API Reference: Patch documents.

In cases where you need to perform a partial update for each document, it is possible to use HTTP PATCH request with the same schema.

Partial update is useful if you only need to update a small subset of document properties, like price, discounts or stock.

PATCH /v1/indices/{indexId}/documents
{
  "documents": [
    {
      "id": 1,
      "price": 2.99
    },
    {
      "id": 2,
      "in_stock": 8
    }
  ]
}

Deleting documents

API Reference: Delete documents.

To delete documents, issue a HTTP POST request to document deletion endpoint with a list of deletable document ids:

POST /v1/indices/{indexId}/documents/batchDelete
{
  "ids": ["1", "2"]
}

Retrieving document count

API Reference: Get document count.

It is possible to retrieve current document count in an index using HTTP GET endpoint:

GET /v1/indices/{indexId}/documents/count

The response will include current factual document count in a given index. This count does not include documents that are being reindexed.

{
  "count": 1000
}

Full document replacement

API Reference: Replace all documents.

If you need to update all of the documents at once, you can use "Replace all documents" endpoint.

This will perform a full document replacement in your index. New documents will be accessible to the search only when all of the document import tasks are finished.

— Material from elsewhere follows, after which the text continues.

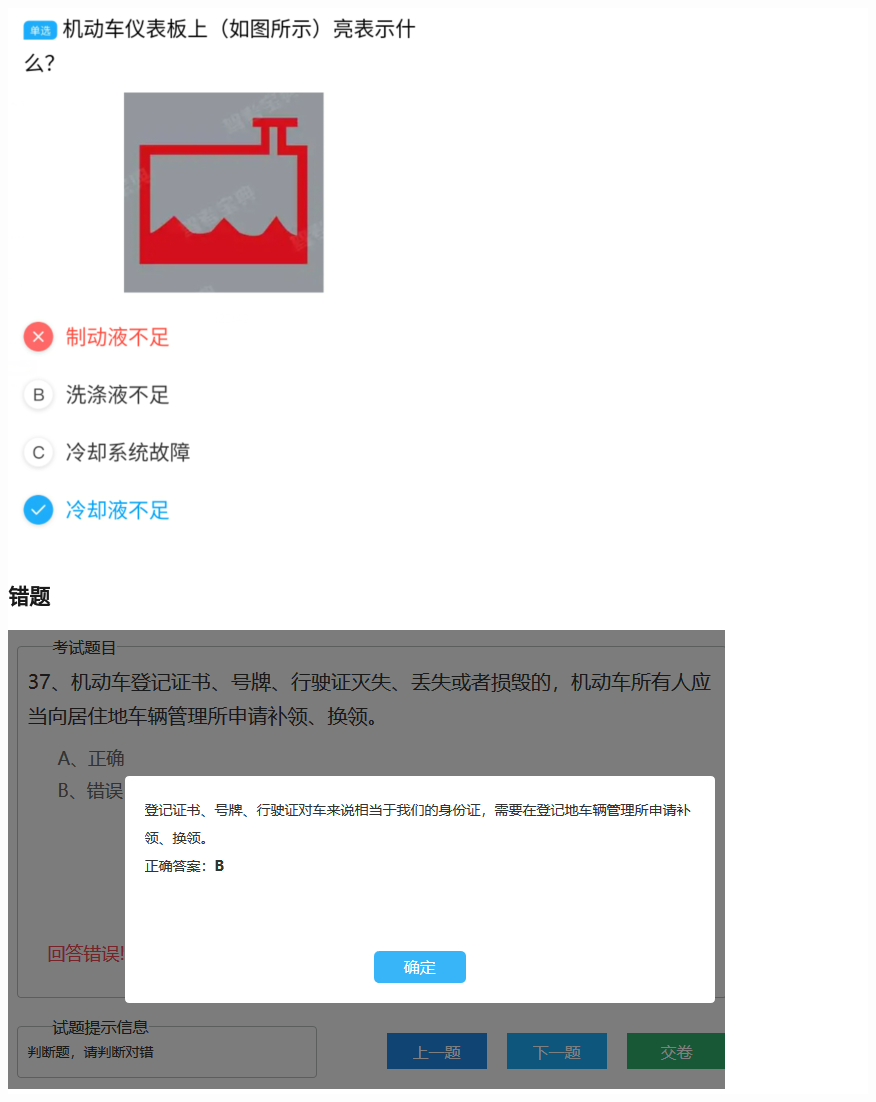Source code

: 

![image-20201112112048755](img/car/image-20201112112048755.png)



## 错题

![image-20201113093849211](img/car/image-20201113093849211.png)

If your document count is large, it is recommended to split the request into multiple batches, and use finished flag to indicate that all of the import batches have been sent.

If finished flag is not sent, or is indicated as false, LupaSearch will acknowledge the documents, but will not open the new items to the search, until {finished: true} request is sent.

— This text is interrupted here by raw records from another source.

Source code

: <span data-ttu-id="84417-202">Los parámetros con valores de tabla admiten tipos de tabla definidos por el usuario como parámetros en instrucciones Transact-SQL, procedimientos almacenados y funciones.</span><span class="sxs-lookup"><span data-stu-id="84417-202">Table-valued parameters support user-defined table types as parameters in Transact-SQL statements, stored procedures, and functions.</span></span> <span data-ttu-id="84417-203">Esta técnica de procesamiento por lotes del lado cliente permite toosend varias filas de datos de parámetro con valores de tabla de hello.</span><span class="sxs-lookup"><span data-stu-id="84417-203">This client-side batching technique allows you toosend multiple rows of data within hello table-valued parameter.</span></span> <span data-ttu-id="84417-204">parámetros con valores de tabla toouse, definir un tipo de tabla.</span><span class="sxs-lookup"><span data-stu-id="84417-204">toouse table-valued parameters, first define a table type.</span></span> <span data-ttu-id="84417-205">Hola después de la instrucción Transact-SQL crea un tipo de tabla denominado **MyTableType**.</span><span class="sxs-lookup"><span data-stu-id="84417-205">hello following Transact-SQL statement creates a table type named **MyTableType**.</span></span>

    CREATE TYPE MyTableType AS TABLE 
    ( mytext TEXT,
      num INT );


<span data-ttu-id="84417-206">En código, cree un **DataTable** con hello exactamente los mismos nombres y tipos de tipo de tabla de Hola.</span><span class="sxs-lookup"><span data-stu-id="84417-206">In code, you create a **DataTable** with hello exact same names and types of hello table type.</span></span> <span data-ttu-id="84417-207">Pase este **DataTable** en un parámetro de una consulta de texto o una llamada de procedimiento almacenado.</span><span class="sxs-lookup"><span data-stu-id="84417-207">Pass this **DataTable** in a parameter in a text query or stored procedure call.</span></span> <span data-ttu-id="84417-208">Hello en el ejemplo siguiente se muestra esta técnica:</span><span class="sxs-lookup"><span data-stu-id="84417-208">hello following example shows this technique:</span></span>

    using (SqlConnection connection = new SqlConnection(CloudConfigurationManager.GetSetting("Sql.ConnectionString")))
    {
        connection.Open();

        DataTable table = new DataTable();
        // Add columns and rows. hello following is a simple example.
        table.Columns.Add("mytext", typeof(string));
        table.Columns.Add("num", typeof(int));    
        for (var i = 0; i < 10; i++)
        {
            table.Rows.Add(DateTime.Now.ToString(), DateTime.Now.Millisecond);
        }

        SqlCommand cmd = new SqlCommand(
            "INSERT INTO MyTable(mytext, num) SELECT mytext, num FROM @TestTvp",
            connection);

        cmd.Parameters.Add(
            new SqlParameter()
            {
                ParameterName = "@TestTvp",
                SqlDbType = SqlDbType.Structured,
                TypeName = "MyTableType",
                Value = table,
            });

POST /v1/indices/{indexId}/documents/replaceAll

First and subsequent requests:

{
  "documents": [
    {
      "id": 1,
      "name": "TV Samsung",
      "category": ["Electronics"],
      "rating": 5
    },
    {
      "id": 2,
      "name": "Refrigerator Beko",
      "category": ["Appliances", "Electronics"],
      "rating": 4
    }
  ],
  "finished": false
}

Last request:

{
  "documents": [
    {
      "id": 9999,
      "name": "TV Lg",
      "category": ["Electronics"],
      "rating": 3
    },
    {
      "id": 10000,
      "name": "Refrigerator",
      "category": ["Appliances"],
      "rating": 2
    }
  ],
  "finished": true
}

Full document replacement endpoint response includes the same batch key schema as an ordinary document import. In full document replacement case, tasks will include one special task of type document-replacement-end, which status will indicate whether full document reindex is completed.

Cancel full document replacement

API Reference: Delete Temporary Index.

If for any reason you need to cancel document replacement while it is in progress (until document-replacement-end task is not finished, or search index field reindexInProgress contains value true), and start over, you can use HTTP DELETE request to cancel reindex (document replacement) which will delete the hidden temporary index:

DELETE /v1/indices/{indexId}/temporary